*The task:* Write out the bathroom beadboard post word for word, covering everything from "You can read" down to "wall - bonus!".
[Supplied passage]
Saturday, April 21, 2012

Bathroom Beadboard

Beadboard and bathrooms go hand in hand. They just look so natural together. I am happy to announce my bathroom is now sporting some beadboard and it is really making me want to invite people over and force them to use the bathroom so they can admire it! I am smitten.


This was quite a DIY adventure. Every once in awhile when I am out of my wheelhouse DIYing is overwhelming and not fun. It is always rewarding, and especially in this case I am thrilled with the outcome, but during the beadboarding process I probably would have told you otherwise. That being said, this was a pretty simple project and definitely cheap. If only I had known what I know now at the start of the project - such is life I guess.

To start I purchased some pre-cut sheets of beadboard from Menards (already white) for less than $10 a sheet. I only needed two for this small bathroom, and we had a little left over. Before installing the beadboard though I had to get cracking on painting the trim in the bathroom. My plan is to eventually paint all the trim in the house, but since it is so labor intensive (read about the process and check out a tutorial here) I have been doing one room and a time, when I can. I like to use no-sand primer and kitchen and bath white paint.


You can read more about the tools I use for this process here. After a couple coats of paint the bathroom was looking like this:

(notice the terrible drip marks from the towel/wet hands on the wall in the picture below - 
one of the big reasons I wanted the beadboard in the first place!)


Because the beadboard was going to fit snug against the existing trim I did not have to worry about getting white paint on the wall - bonus!


Getting behind the toilet was a challenge. We did a really crappy job painting back there when we moved in though, so the bead-board was a must have. The metal part where the toilet connects to the wall stumped me for awhile, but TJ came up with a creative way to work around it. Just cut out a rectangle from the baseboard to the top of metal piece from the beadboard - then glue it back on after it is installed. Speaking of cutting the beadboard - while my trim was drying, I measured out the cuts that needed to be made on the beadboard and had T.J. cut them out with his jigsaw. We did not shorten the beadboard at all, just cut it skinnier to fit our space.

My master map of the "behind the toilet" beadboard.


We also had this dilemma to deal with (below). Apparently the edge of the tub/shower is not straight. Luckily the shower curtain is full enough to completely cover this when it is closed, but I wanted to try and fix this issue the best I could. We decided just to fill it with caulk and hope for the best.
[/Supplied passage]
[Records shown]
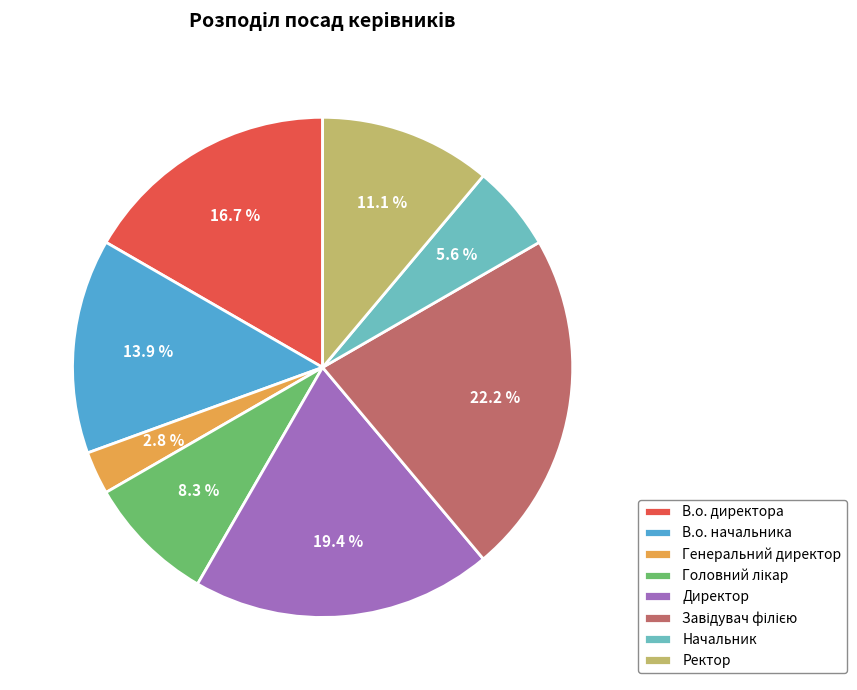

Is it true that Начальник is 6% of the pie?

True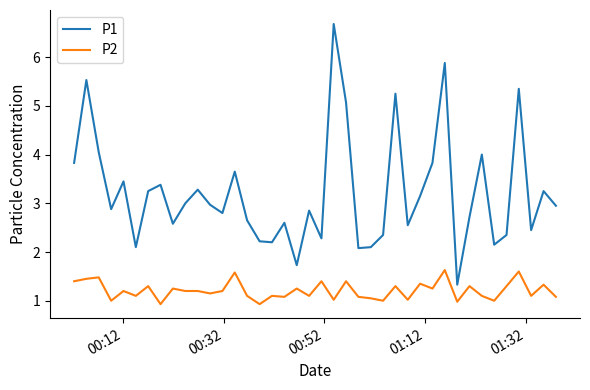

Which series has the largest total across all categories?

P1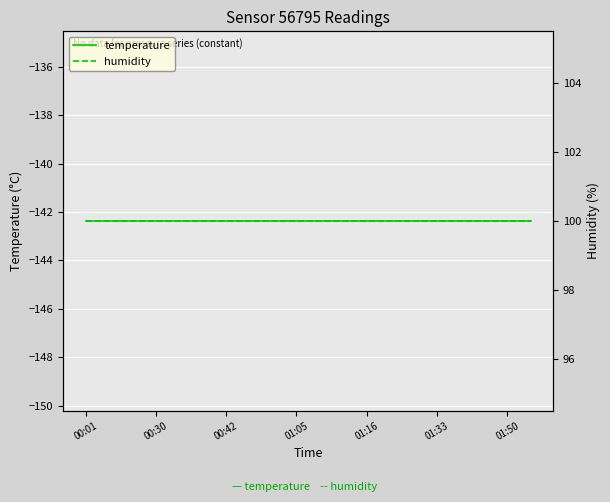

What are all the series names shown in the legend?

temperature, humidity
[/Records shown]
[Records shown]
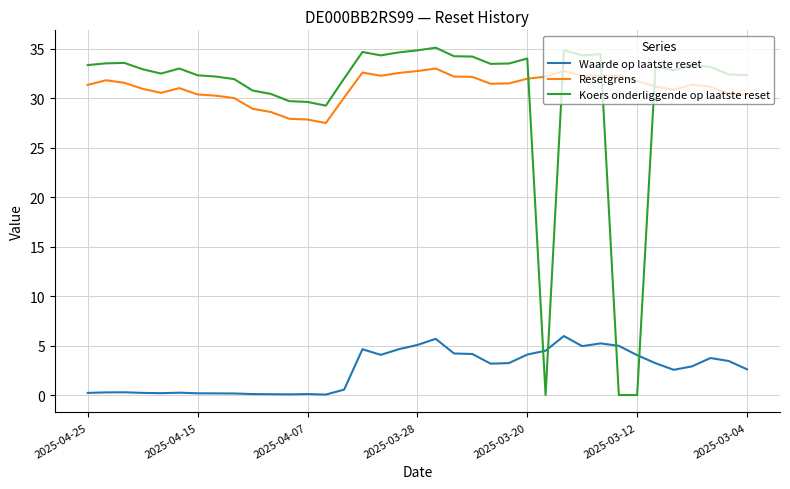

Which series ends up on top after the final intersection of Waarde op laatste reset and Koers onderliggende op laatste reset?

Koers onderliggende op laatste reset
[/Records shown]
*Final answer:*
You can read more about the tools I use for this process here. After a couple coats of paint the bathroom was looking like this:

(notice the terrible drip marks from the towel/wet hands on the wall in the picture below - 
one of the big reasons I wanted the beadboard in the first place!)


Because the beadboard was going to fit snug against the existing trim I did not have to worry about getting white paint on the wall - bonus!